Connecting Stockholm
- Industry: Railway
- Founded: 2 November 2025
- Headquarters: Stockholm, Sweden
- Parent: Go-Ahead Group (55%) ComfortDelGro (45%)
- Website: www.connectingstockholm

= Connecting Stockholm =

Swedish public transport operator

Connecting Stockholm has operated the Stockholm Metro since November 2025. It is a joint venture owned by Go-Ahead Group (55%) and ComfortDelGro (45%).

==History==
In January 2024 Connecting Stockholm was awarded the 11-year contract to operate the Stockholm Metro. It took over from MTR on 2 November 2025. After unsuccessful bidder Keolis launched a legal challenge, in October 2024 Region Stockholm awarded Connecting Stockholm a provisional two-year contract pending completion of the legal process that would commence on 2 November 2025 on similar terms to the original deal.

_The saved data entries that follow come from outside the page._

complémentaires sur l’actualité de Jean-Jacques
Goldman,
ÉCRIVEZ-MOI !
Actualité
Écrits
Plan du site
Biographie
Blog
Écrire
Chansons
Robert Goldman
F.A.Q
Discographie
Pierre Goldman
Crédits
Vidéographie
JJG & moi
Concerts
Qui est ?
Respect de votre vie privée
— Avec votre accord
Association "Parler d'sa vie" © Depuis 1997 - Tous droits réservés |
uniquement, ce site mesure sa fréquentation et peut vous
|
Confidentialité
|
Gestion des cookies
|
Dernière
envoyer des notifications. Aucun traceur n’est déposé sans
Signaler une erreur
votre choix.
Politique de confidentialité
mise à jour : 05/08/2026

On November 21, 2024, Region Stockholm finalised a permanent contract with Connecting Stockholm to run the Stockholm Metro. This decision followed the Court of Appeal's refusal to allow an appeal from Keolis on November 5, 2024. The contract is worth about 40 billion SEK (€3.5 billion), described as the largest non-military public procurement in the world.

The agreement also includes incentives for good performance in areas like punctuality and customer satisfaction.